Slide View : Parallel Computer Architecture and Programming : 15-418/618 Fall 2016

Previous | Next --- Slide 10 of 63

Iamme

I'm a little confused as to why the 4D blocking reduces time spent on communication between tasks. Doesn't every block need to access the same elements regardless of which order it accesses them in? Or is order key? Also how does this relate to cache blocks? Thanks!

tommywow

In terms of cache locality, it reduces a lot of misses in a 4D array layout. That is because each processor can fetch a chunk of memory and in the 4D array layout, the data is going to be in the same block. In the 2D row-major array layout, when a chunk of data is fetched, say the first row, the data is distributed over 4 different blocks, while the 4D array version won't have this problem.

Iamme

By blocks do you mean cache blocks? Where are you imagining the separations between cache blocks?

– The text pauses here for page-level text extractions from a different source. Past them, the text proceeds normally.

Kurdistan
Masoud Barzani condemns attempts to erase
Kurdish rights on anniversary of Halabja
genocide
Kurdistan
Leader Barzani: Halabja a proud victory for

Maybe I'm mis-remembering things learned in 213, but I thought that normally a row of a matrix is most likely to share a cache block because it's a contiguous block of memory. So the different rows belonging to a processor in the 4D arrangement will probably not be in the same cache block.

jmackama

@lamme contiguous only works in your favor up until the block size, at which point the indexing and associativity matter more. Using a 4D arrangement allows you to hit more distinct indices if done right.

hanzhoul

4D memory layout can also be useful in reducing overhead between threads. Reducing memory accessing time can reduce the possibility that two threads have big difference in memory loading.